Originally published at: https://boingboing.net/2024/03/05/scuba-diver-found-200-apple-watches-at-the-bottom-of-a-chain-of-lakes.html
…
I’ve gone magnet fishing for recovery twice. Once for my Benchmade pocket knife, once for my Mtutoyo calipers. No bites. I do have a divers card now though.
Hmmm, I AM currently looking for interesting work, and I have a few useful certs. I could locate tractors & livestock lost in sinkholes all over Florida, I suppose.
Still…remote number-crunching is what I do best. So conflicted.
I bet that flip phone still works
Two-hundred. Takes a lot of practice.
I wonder if Apple cares about the missibility of their watches in water, or if it’s an opportunity for them to sell a new watch.
Now look here, it’s not Apple’s fault if you strap the watch around your wrist the wrong way.
He hasn’t sold anything that he finds—including a white gold Cartier ring, he notes—unless he can identify its rightful owner.
Wait, once he finds the owner he then sells the item? You’d think he only sells items he can’t find an owner for.
statistical analysis of the best dive locations for suken treasure?
I took it to imply that he only sells the object if the owner is a bit of an asshole.
I took this as a tyop/missing word(s) thing.
Let’s ask the author … @pesco ?
I found your wedding ring, do you want it?
Hell no, I threw that thing in a lake so I’d never see it again!
I was with the first group of people to scuba dive last year in our kind of local quarry. A couple of people with us went to the area where there is a cliff that people jump off and found 6 or 7 apple watches in about 5 minutes. There is a lost and found you can drop stuff off that you find underwater and it is absolutely full of Apple Watches.
We have another quarry that has cliff jumping but no longer has scuba diving and I always wonder what it looks like down there, it is about 40 ft deep under the cliff I believe.
What both of these anecdotes are telling me is that people don’t give a crap about losing their Apple watches!
Sauron, “Bring it to me”.
"Are you sure we’re not lost?
“Don’t worry, according to my Apple Watch, our destination is right around this AAAAAAAAAAIIIIIIIIEEEEEEE” (splash)
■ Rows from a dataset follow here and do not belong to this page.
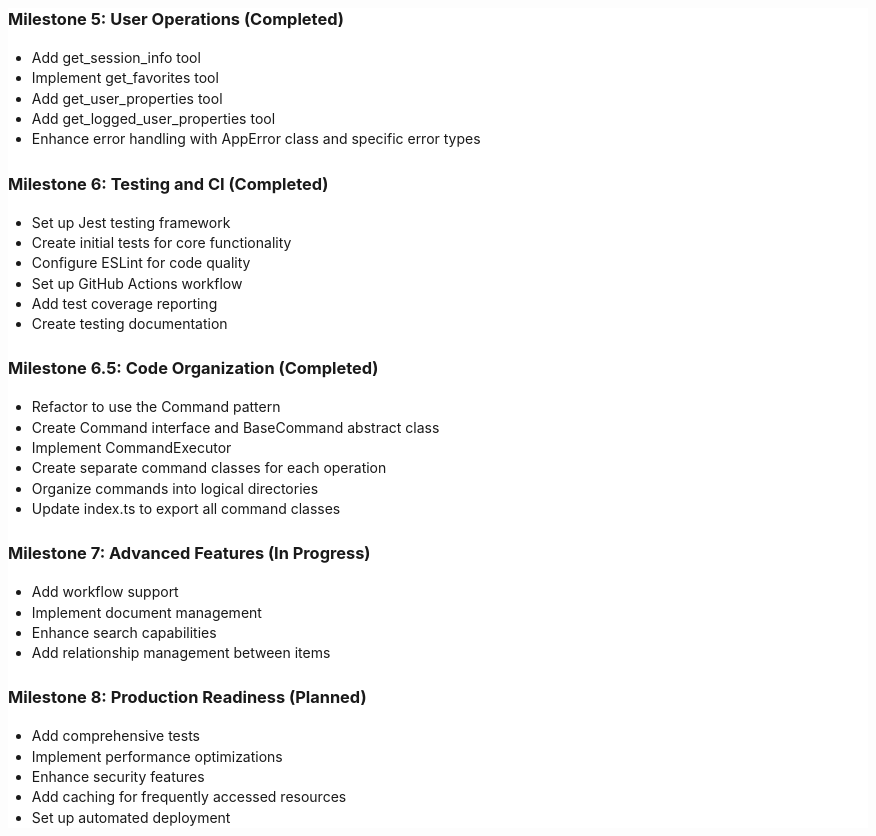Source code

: ### Milestone 5: User Operations (Completed)
- Add get_session_info tool
- Implement get_favorites tool
- Add get_user_properties tool
- Add get_logged_user_properties tool
- Enhance error handling with AppError class and specific error types

### Milestone 6: Testing and CI (Completed)
- Set up Jest testing framework
- Create initial tests for core functionality
- Configure ESLint for code quality
- Set up GitHub Actions workflow
- Add test coverage reporting
- Create testing documentation

### Milestone 6.5: Code Organization (Completed)
- Refactor to use the Command pattern
- Create Command interface and BaseCommand abstract class
- Implement CommandExecutor
- Create separate command classes for each operation
- Organize commands into logical directories
- Update index.ts to export all command classes

### Milestone 7: Advanced Features (In Progress)
- Add workflow support
- Implement document management
- Enhance search capabilities
- Add relationship management between items

### Milestone 8: Production Readiness (Planned)
- Add comprehensive tests
- Implement performance optimizations
- Enhance security features
- Add caching for frequently accessed resources
- Set up automated deployment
The straps are utterly shit but scuba diving to find them isn’t practical/is expensive so they end up disposable.
I dropped my wedding ring off a dock on a scuba trip. My friend and I spent about 20 minutes hovering above a mud bottom trying not to touch the mud (instant cloud). When I saw the ring it was half buried much like the opening scene of Lord of the Rings.
I am still wearing the ring today (23 years later). I defeated its escapist tendencies by gaining 40 lbs.
I think I’d value it enough to not jump in the water with it.
Two friends and I were at some dive steps (also a popular tubing site) getting ready to submerge, when a guy came over sheepishly to ask if we could look for his wedding ring there. His wife was a couple feet away looking ready to smack him. It was a mud bottom, and we took turns for about 25 minutes working a pattern in a 3-foot area.
We got lucky; I shook some muddy tree roots and felt a vibration fall through them. Plucking that ring from the mud felt precisely like a gollum moment. Worth it to see her face light up, although I’m sure the husband is still hearing about it.